November 7, 2016

EP: The Meltaways - 7''

The Meltaways' 7" is the perfect punk combination of brains and brawn.

The Meltaways latest 7" starts off with a major reality check. It's matter-of-fact, bubble-bursting, straight talk to a friend who is simply faking it. Echoing the realness of Bikini Kill's "I Hate Danger," a song that similarly seeks to confront an insincere relationship suffering from an attachment to so-called "coolness," the opening track "Friends First" sets the tone: if you're not looking to face the facts, well that's just too bad because The Meltaways will deliver them in spades. Despite the comparison, don't expect the trio to sound like Riot Grrrl 2.0; The Meltaways are serving up an unequivocally hardcore and punk EP.

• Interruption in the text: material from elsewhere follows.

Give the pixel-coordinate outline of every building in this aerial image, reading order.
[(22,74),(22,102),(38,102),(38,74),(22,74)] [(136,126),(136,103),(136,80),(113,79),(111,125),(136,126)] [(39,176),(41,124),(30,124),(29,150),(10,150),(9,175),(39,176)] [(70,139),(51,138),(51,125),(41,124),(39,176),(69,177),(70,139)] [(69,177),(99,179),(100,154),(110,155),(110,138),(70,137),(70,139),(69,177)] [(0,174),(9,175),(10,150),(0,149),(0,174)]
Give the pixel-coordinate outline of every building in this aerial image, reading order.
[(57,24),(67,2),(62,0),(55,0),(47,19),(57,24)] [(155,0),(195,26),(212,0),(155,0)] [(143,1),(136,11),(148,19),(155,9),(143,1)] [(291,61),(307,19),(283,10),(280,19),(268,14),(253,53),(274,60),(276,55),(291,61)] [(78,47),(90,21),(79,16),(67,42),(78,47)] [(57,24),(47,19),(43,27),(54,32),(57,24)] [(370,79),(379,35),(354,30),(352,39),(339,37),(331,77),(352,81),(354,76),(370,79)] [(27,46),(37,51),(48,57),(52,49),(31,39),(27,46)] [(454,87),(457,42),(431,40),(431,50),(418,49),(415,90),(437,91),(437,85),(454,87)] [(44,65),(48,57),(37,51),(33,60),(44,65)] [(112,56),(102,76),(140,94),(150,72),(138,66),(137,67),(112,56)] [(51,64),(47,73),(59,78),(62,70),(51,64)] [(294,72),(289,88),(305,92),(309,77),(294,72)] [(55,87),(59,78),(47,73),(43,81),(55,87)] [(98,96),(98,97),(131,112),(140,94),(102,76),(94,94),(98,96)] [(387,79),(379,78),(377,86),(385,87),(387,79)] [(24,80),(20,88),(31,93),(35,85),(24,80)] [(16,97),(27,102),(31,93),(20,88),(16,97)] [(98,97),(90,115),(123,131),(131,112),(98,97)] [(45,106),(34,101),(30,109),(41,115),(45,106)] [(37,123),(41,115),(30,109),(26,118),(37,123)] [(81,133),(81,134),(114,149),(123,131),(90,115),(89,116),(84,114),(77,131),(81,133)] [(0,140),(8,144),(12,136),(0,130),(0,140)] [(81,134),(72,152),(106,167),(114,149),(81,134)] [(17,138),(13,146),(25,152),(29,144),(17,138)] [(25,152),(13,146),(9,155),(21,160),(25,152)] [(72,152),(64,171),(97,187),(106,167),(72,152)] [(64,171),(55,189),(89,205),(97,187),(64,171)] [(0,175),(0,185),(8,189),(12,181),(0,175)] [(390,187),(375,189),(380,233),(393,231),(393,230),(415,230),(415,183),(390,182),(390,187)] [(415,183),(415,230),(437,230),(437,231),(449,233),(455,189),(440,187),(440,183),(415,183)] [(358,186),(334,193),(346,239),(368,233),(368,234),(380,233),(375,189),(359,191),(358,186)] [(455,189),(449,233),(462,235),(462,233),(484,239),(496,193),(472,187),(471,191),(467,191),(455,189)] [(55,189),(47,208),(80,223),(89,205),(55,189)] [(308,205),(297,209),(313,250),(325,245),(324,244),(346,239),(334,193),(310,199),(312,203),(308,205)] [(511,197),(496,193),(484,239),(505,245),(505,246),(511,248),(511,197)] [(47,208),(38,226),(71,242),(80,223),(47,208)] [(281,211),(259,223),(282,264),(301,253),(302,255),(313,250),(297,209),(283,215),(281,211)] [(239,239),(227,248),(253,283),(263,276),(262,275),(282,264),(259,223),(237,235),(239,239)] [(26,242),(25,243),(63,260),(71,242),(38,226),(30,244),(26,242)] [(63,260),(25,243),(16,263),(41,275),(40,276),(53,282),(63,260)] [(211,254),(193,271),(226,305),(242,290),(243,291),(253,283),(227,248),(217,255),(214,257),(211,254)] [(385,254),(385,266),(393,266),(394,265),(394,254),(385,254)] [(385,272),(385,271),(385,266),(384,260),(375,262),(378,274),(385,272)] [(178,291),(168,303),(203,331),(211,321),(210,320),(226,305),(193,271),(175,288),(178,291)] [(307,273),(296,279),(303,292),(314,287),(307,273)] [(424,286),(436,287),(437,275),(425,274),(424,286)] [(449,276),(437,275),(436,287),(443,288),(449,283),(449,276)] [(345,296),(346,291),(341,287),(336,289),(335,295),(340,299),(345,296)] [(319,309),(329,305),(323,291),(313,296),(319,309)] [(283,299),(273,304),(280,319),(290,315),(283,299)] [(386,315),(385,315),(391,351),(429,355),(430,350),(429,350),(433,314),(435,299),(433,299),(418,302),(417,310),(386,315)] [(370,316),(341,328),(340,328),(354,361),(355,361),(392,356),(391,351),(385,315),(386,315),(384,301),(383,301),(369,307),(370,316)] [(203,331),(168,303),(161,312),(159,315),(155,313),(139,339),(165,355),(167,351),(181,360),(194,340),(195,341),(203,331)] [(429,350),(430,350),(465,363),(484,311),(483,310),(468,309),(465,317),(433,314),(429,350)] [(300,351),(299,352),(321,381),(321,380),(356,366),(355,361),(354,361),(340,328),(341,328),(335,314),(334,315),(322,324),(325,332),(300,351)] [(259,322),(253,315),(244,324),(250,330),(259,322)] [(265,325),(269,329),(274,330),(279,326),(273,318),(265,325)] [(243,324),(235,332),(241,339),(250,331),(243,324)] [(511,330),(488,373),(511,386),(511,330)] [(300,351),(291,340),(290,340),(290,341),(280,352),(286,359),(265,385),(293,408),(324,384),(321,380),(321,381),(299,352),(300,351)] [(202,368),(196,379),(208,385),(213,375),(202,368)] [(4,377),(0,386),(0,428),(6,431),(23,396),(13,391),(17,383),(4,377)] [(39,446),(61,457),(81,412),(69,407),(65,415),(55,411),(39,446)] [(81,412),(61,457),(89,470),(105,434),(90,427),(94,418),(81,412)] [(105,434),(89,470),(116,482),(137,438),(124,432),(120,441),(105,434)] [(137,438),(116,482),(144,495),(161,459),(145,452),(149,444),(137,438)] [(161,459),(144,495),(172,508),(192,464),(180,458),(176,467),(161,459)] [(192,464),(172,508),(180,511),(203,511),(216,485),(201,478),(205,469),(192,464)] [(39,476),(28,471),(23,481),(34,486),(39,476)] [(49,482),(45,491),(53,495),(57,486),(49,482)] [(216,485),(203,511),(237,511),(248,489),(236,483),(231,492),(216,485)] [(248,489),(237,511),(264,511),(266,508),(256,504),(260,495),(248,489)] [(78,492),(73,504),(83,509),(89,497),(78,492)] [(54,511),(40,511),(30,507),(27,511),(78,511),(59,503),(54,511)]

Track three, "Home," is a perfect song for the pit, visceral both musically and lyrically, with lines like "I clench my jaw hard, squeeze my wrists" that burst with physicality from all ends. Not all brawn, the EP’s also got brains; like any good work of punk, this one is also political. Second track "Enough" has the singer disavowing the worship of structures of power, criticizing blind patriotism, as well as emphasizing the right to leave a situation as one sees fit. This all goes down in a tight two and a half minutes. "Enough" possesses a special combination of righteousness ("I'll never compromise") and ennui ("It's such a bore"), which is a mixture few bands have managed to master. "Home" follows suit as a high-energy study on self-control and the guilt associated with losing it that descends into a goodbye, but not before the final track, "Flight," which serves as a sort of calm after the storm. Referencing a local park and capturing the sad banality of hang outs, it's a rare moment of introspection in an otherwise outward jutting collection of songs, signaling a new-found tolerance of the person who just on track one was surrounded by faux-cool “fake friends.” Track four finds itself a little more forgiving, focused instead on the minutia of the everyday. After lying in the grass and mourning whatever's been lost, all that righteous rage and discomfort could still use a ride home.